*Stated exercise*:
In the biography of Robert Dean, translate the sentence "Dean retired from the U.S. Army as a Command Sergeant Major after a 28-year career." into Spanish.

*Extracted text*:
--------------------------------
- Born: Robert Orel Dean March 2, 1929
- Died: October 11, 2018 (aged 89)
- Education: Indiana University
- Occupations: Ufologist
- Organization: MUFON

= Robert Dean (ufologist) =

American ufologist (1929–2018)

Robert Orel Dean (March 2, 1929 – October 11, 2018) was an American ufologist from Tucson, Arizona.

Dean retired from the U.S. Army as a Command Sergeant Major after a 28-year career. He appeared on radio programs, TV documentaries and at conferences discussing the subject of unidentified flying objects (UFOs) and a government cover-up of alien visitations to Earth. Dean claimed to have viewed a classified government document called "The Assessment" that allegedly discussed threats posed by alien activity on Earth, and concluded that no such threats existed. Dean said he considers himself a professional UFO researcher and had "Cosmic Top Secret" clearance while in the military. In 1992, while employed as emergency services coordinator for Pima County, Arizona, Dean sued his employer for discrimination, saying he was treated unfairly because of his belief in UFOs, and because of his age, reportedly settling for $100,000.
--------------------------------
*Dataset entries*:
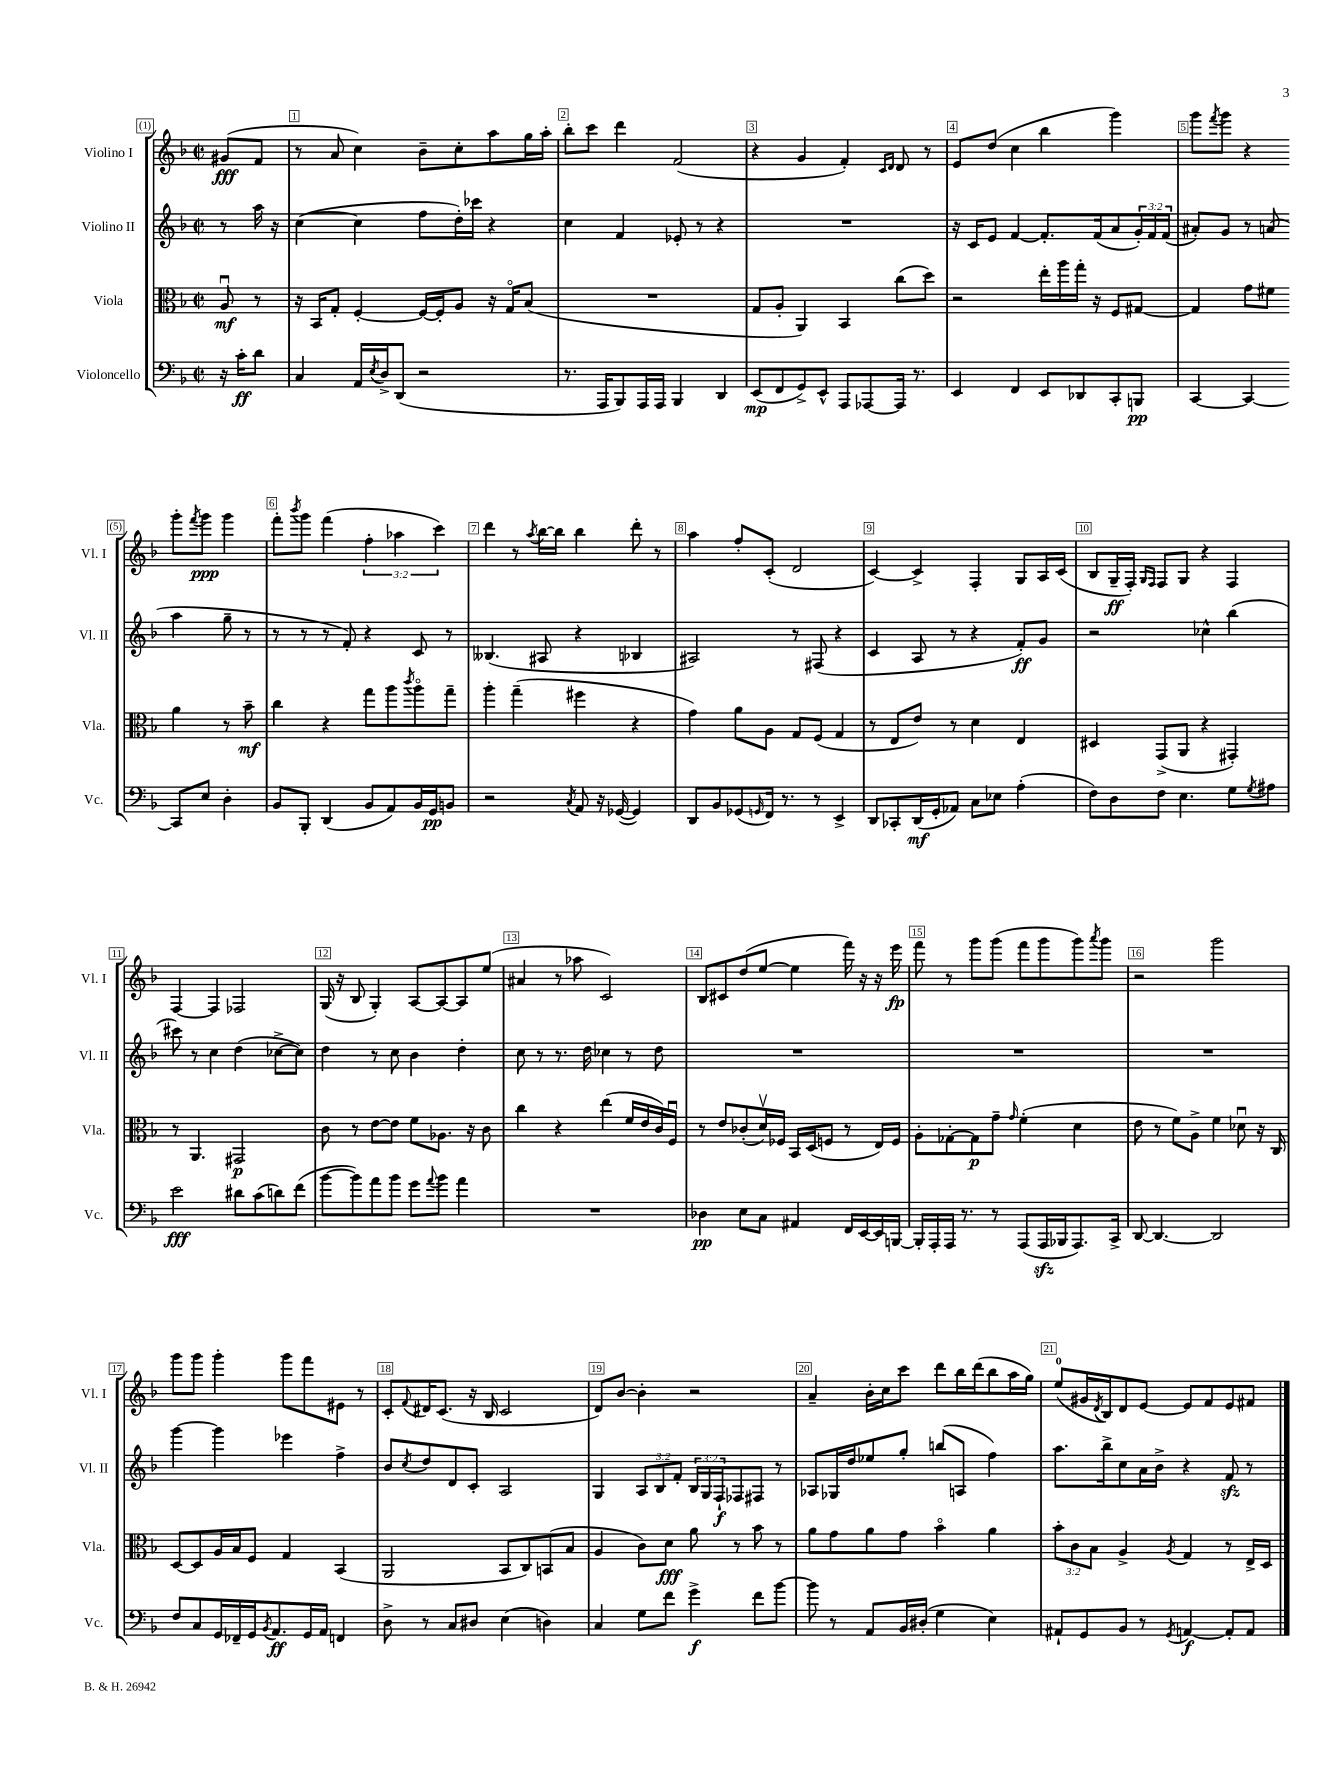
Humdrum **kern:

**kern	**kern	**kern	**kern
*staff4	*staff3	*staff2	*staff1
*clefF4	*clefC3	*clefG2	*clefG2
*k[b-]	*k[b-]	*k[b-]	*k[b-]
*M2/2	*M2/2	*M2/2	*M2/2
*met(c|)	*met(c|)	*met(c|)	*met(c|)
16r	8Au	8r	(8g#
16c'	.	.	.
8d	8r	16aa	8f
.	.	16r	.
=	=	=	=
4C	16r	([4cc	8r
.	16BB-	.	.
.	8G'	.	8a
16AA	[4F'	4cc]	4cc)
8qE	.	.	.
16D^	.	.	.
(8DD	.	.	.
2r	16F_	8ff	8b-~
.	16F']	.	.
.	8A	16dd')	8cc'
.	.	16ccc-	.
.	16r	4r	8aa
.	16Go	.	.
.	(8B-	.	16gg
.	.	.	16aa'
=	=	=	=
8.r	1r	4cc	8bb-'
.	.	.	8ccc
16AAA	.	.	.
8BBB-)	.	4f	4ddd
16AAA	.	.	.
16AAA	.	.	.
4BBB-	.	8e-'	(2f
.	.	8r	.
4DD	.	4r	.
=	=	=	=
(8EE	8G	1r	4r
8FF	8A'	.	.
8GG^)	4AA)	.	4g
8EE^^	.	.	.
8AAA	4BB-	.	4f')
[8AAA-	.	.	.
.	.	.	16qqc
.	.	.	16qqd
16AAA-]	(8cc	.	8d
8.r	.	.	.
.	8dd)	.	8r
=	=	=	=
4EE	2r	16r	8e
.	.	16c	.
.	.	8e	(8dd
4FF	.	[4f	4cc
8EE	16ee'	8.f']	4bb-
.	16aa	.	.
8DD-	16gg'	.	.
.	16r	(16f	.
8CC'	8F	8a	4ggg)
8BBB	[8G#	24g')	.
.	.	24f	.
.	.	(24f	.
=	=	=	=
[4CC	4G#]	8a#')	8ggg
.	.	.	8qfff
.	.	8g	8ggg
4CC_	8g	8r	4r
.	8f#	(8a	.
8CC]	4a	4aa	8ggg'
.	.	.	8qfff
8E	.	.	8ggg
4D'	8r	8gg~	4ggg
.	8b-~	8r	.
=	=	=	=
8BB-	4cc	8r	8fff'
.	.	.	8qbbb-
8BBB-'	.	8r	8ggg
(4DD	4r	8r	(4fff
.	.	8f')	.
8BB-	8gg	4r	6ff'
8AA)	8aa	.	.
.	.	.	6aa-
.	8qccc	.	.
16BB-	8aao	8c	.
16GG	.	.	.
.	.	.	6ccc)
8BB	8gg~	8r	.
=	=	=	=
2r	4aa'	(4.B--	4ddd
.	(4gg~	.	8r
.	.	.	8qaa
.	.	8A#	[16bb-
.	.	.	16bb-]
8qC	.	.	.
8AA	4ff#	4r	4bb-
16r	.	.	.
([16GG-	.	.	.
4GG-])	4r	4B-	8ddd'
.	.	.	8r
=	=	=	=
8DD	4g)	2A#)	4aa
8BB-	.	.	.
(8GG-	8a	.	8ff'
16qqGG	.	.	.
16FF)	8A	.	(8c'
8.r	.	.	.
.	8G	8r	2d
8r	(8F	(8F#	.
4EE^	4G	4r	.
=	=	=	=
8DD	8r	4c	[4c)
8CC-'	8E	.	.
(16DD	8e)	8A	4c^]
16GG'	.	.	.
8AA-)	8r	8r	.
8C	4d	4r	4F'
8E-	.	.	.
(4A'	4E	8f')	8G
.	.	8g	16A
.	.	.	(16c
=	=	=	=
8F)	4D#	2r	8B-
8D	.	.	16G~
.	.	.	16F')
.	.	.	16qqG
.	.	.	16qqF
8F	(8GG^	.	8F
4.E	8AA	.	8G
.	4r	4cc-^^	4r
8G	4GG#')	(4bb-	4F
8qG	.	.	.
8A#	.	.	.
=	=	=	=
2e	8r	8ccc#)	[4F
.	4.AA	8r	.
.	.	4cc	4F]
8d#	2GG#	(4dd	2F-
(8c	.	.	.
8d)	.	[8cc-^	.
(8f	.	8cc-])	.
=	=	=	=
[8b-	8c	4dd	(16G
.	.	.	16r
8b-])	8r	.	8B-
8a	[8e	8r	4G')
8b-	8e]	8cc	.
8g	8f	4b-	[8A
8qqa	.	.	.
8b-	8.A-	.	8A_
4a	.	4dd'	8A]
.	16r	.	.
.	8c	.	(8ee
=	=	=	=
1r	4cc	8cc	4a#
.	.	8r	.
.	4r	8.r	8r
.	.	.	8aa-
.	.	16dd	.
.	(4ee	4cc-	2c)
.	16f	8r	.
.	16e	.	.
.	16c)	8dd	.
.	16Fu	.	.
=	=	=	=
4D-	8r	1r	8B-
.	8e	.	8c#
8E	(8c-'	.	(8dd
8C	16dv)	.	[8ee
.	16F-	.	.
4AA#	16BB-	.	4ee]
.	(16D	.	.
.	8F	.	.
16FF	8r	.	16fff)
[16EE	.	.	16r
16EE]	16E)	.	16r
[16BBB	16F	.	16eee
=	=	=	=
16BBB']	8A'	1r	8fff
16AAA'	.	.	.
16AAA	[8G-'	.	8r
8.r	.	.	.
.	8G-]	.	8ggg
8r	8g~	.	(8ggg
.	16qqg	.	.
(8AAA	(4f'	.	8fff
16AAA	.	.	8ggg
16BBB-	.	.	.
8.AAA)	4d	.	8ggg)
.	.	.	8qaaa
.	.	.	8ggg
16CC^	.	.	.
=	=	=	=
[8DD	8e	1r	2r
4.DD_	8r	.	.
.	8f)	.	.
.	8A^	.	.
2DD]	4f	.	2ggg
.	8d-u	.	.
.	16r	.	.
.	16C	.	.
=	=	=	=
8F	[8D	[4ggg	8ggg
8C	8D]	.	8ggg
16GG	16A	4ggg]	4ggg'
16FF-~	16B-	.	.
16GG	8F	.	.
8qBB-	.	.	.
8.AA	.	.	.
.	4G	4eee-	8ggg
16GG	.	.	8fff
16AA	.	.	.
4FF	(4BB-	4ff^	8e#
.	.	.	8r
=	=	=	=
8D^	2AA	8b-	8c'
.	.	8qcc	8qqf
8r	.	8dd	16d#
.	.	.	(8.c
8C	.	8d	.
8D#	.	8c'	16r
.	.	.	16B-
(4E	8BB-	2A	2c
.	8C)	.	.
4D)	(8BB	.	.
.	8B-	.	.
=	=	=	=
4C	4A	4G	8d)
.	.	.	[8b-
8G	8c)	12A	4b-']
.	.	12B-	.
8f	8d	.	.
.	.	12f'	.
4g^	8a	24B-	2r
.	.	24G	.
.	.	24F`	.
.	8r	8F-	.
8f	8b-	8F#	.
[8b-	8r	8r	.
=	=	=	=
8b-]	8a	8A-	4a~
8r	8g	16G-	.
.	.	16dd	.
8AA	8a	8ee-	16b-'
.	.	.	16cc
16BB-	8g	8gg'	8ccc
(16D#'	.	.	.
4G	4b-o	(8bb	8ddd
.	.	8A	16bb-
.	.	.	(16ddd
4E)	4a	4ff)	8bb-
.	.	.	16aa
.	.	.	16gg)
=	=	=	=
8AA#`	12b-'	8.aa	(8ee
.	12c	.	.
8GG	.	.	16g#
.	12B-	.	.
.	.	.	8qd
.	.	16bb-^	16B-)
8BB-	4A^	8cc	8d
8r	.	16a	[8e
.	.	16b-^	.
8qGG	8qA	.	.
[4AA	4G	4r	8e]
.	.	.	8f
8AA']	8r	8f	8e
8AA	16E^	8r	8f#
.	16D	.	.
==	==	==	==
*-	*-	*-	*-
--------------------------------
*Finished answer*:
Dean se retiró del Ejército de los Estados Unidos como sargento mayor de comando tras una carrera de 28 años.